Every country in the world is affected by human trafficking, whether as a country of origin, transit, or destination for victims. Traffickers mostly target women, girls, and adolescent boys. Data collected from UNODC (in the year 2018) shows that the vast majority of detected victims of trafficking are subjected to commercial sexual exploitation and 35 percent of those trafficked for forced labor are female.

Human trafficking is a global problem and no country is immune to it. Millions of victims lured by fake promises and deceit suffer in the hands of traffickers. According to a conservative estimate by the ILO (International Labor Organization), around 2.6 million people mostly women and girls are currently in forced labor as a result of trafficking.

Human trafficking has created an under-hand black economy of not less than US$ 40 billion industry worldwide. Annually, approximately 600,000-800,000 people are trafficked across national borders around the world and 80 percent of them are women and girls.

Human trafficking in Nepal is a growing criminal industry. There are syndicates operating in this field to trap men, women, and children to traffic them to different countries across the world primarily across Asia and the Middle East for forced labor and prostitution.

Nepali victims of human trafficking need not cross the geographical boundary of the country as many of them are trafficked from rural to urban areas in cities like Kathmandu, Pokhara, Biratnagar, and even district headquarters. They are forced to act as prostitutes, sex slaves, domestic servants, drug traffickers, factory workers, mine workers, beggars, or street game performers, child soldiers (during Maoist conflicts or for specific political interest), crime facilitators and others.

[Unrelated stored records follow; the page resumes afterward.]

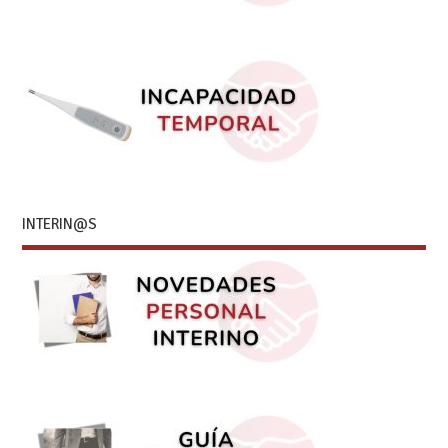
INTERIN@S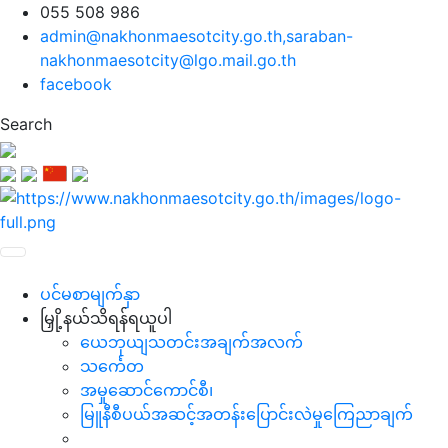
055 508 986
admin@nakhonmaesotcity.go.th
,
saraban-
nakhonmaesotcity@lgo.mail.go.th
facebook
Search
ပင်မစာမျက်နှာ
မြှို့နယ်သိရန်ရယူပါ
ယေဘုယျသတင်းအချက်အလက်
သင်္ကေတ
အမှုဆောင်ကောင်စီ၊
မြူနီစီပယ်အဆင့်အတန်းပြောင်းလဲမှုကြေညာချက်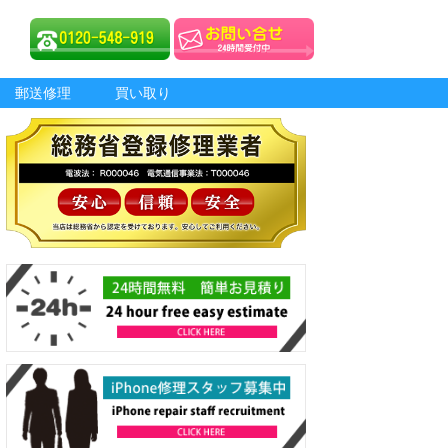
郵送修理
買い取り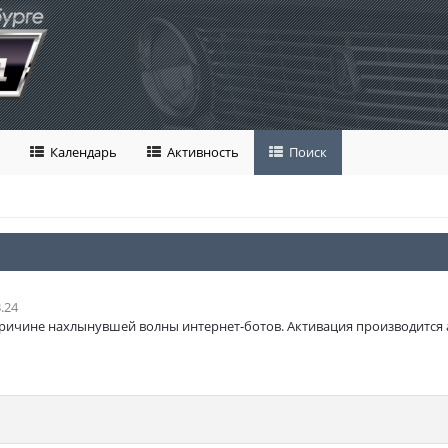
Календарь
Активность
Поиск
.24
ричине нахлынувшей волны интернет-ботов. Активация производится 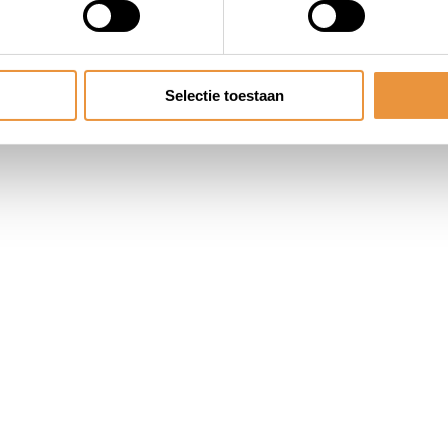
Selectie toestaan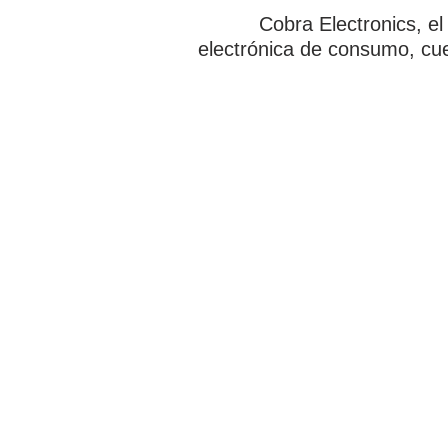
Cobra Electronics, el
electrónica de consumo, cue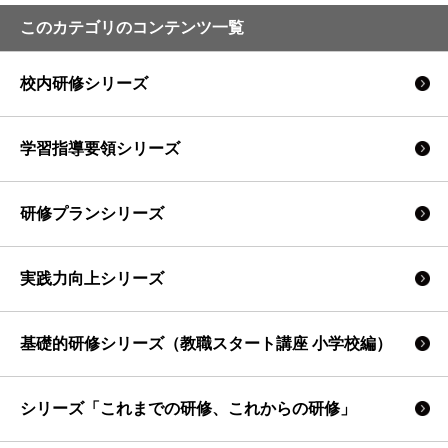
このカテゴリのコンテンツ一覧
校内研修シリーズ
学習指導要領シリーズ
研修プランシリーズ
実践力向上シリーズ
基礎的研修シリーズ（教職スタート講座 小学校編）
シリーズ「これまでの研修、これからの研修」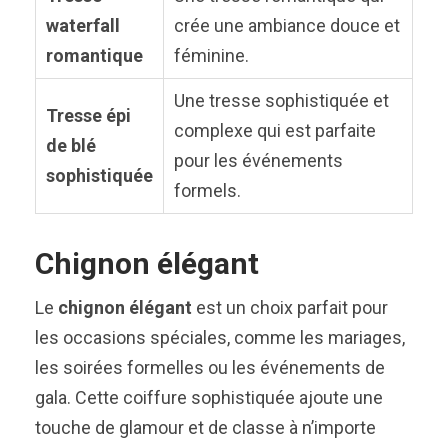
waterfall
crée une ambiance douce et
romantique
féminine.
Une tresse sophistiquée et
Tresse épi
complexe qui est parfaite
de blé
pour les événements
sophistiquée
formels.
Chignon élégant
Le
chignon élégant
est un choix parfait pour
les occasions spéciales, comme les mariages,
les soirées formelles ou les événements de
gala. Cette coiffure sophistiquée ajoute une
touche de glamour et de classe à n’importe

Widespread poverty, high rate of illiteracy in rural areas, frequent disasters (mainly flood, landslides, and earthquake) are prominent reasons why Nepalese men, women, and children fall victims of human trafficking. Human traffickers take advantage of their state of vulnerability and catch them in their well-laid-out net.

Many numbers of Nepalese people, including children, whose home or livelihood was destroyed by the 2015-earthquakes were trapped by human traffickers in Nepal and many of them even today continue to be vulnerable to trafficking. Traffickers nowadays are smarter than police and use all the modern technologies of the mode of communication and transportation to move the victims from their original locality to other places.

These traffickers use social media and mobile technologies to lure and deceive their victims. A verified source of report says that as many as 305 complaints of human trafficking have been filed in different courts of law across the country alleging human trafficking in the fiscal year 2074/75 BS.

The number of plaints alleging human trafficking above is an all-time high in the last 6 years. In the fiscal year 2075/76 BS, as high as 195 complaints of human trafficking have been registered just in the first month of Baisakh (15 April -15 May).

Besides Nepal’s newly adopted constitution which specifically lists the right to equality and the right to freedom from exploitation, there are hosts of other laws which criminalize and forbid human trafficking. Some of these laws are Nepal’s Muluki Ain, Labor Act of 1992, the Human Trafficking Control Act of Nepal of 1986, Bonded Labor (Prohibition) Act of 2002, and the National Human Rights Commission Act of 1993.

Despite the provision of law stating that those found guilty would be sentenced up to 20 years in prison, human trafficking is an all-time high in Nepal in recent years. Nepal has also not adopted the international Palemo Protocol on Trafficking (2003).

Definitely, there are problems with enforcement of these laws. Rightly so, U.S. State Department’s Office to Monitor and Combat Trafficking in Persons placed Nepal in ”Tier 2” which means that Government of Nepal does not fully meet the minimum standards for the elimination of trafficking. Exactly, this is the reason why the UNODC is focusing on highlighting the importance of the government action on the World Day against Trafficking in Persons this year 2019.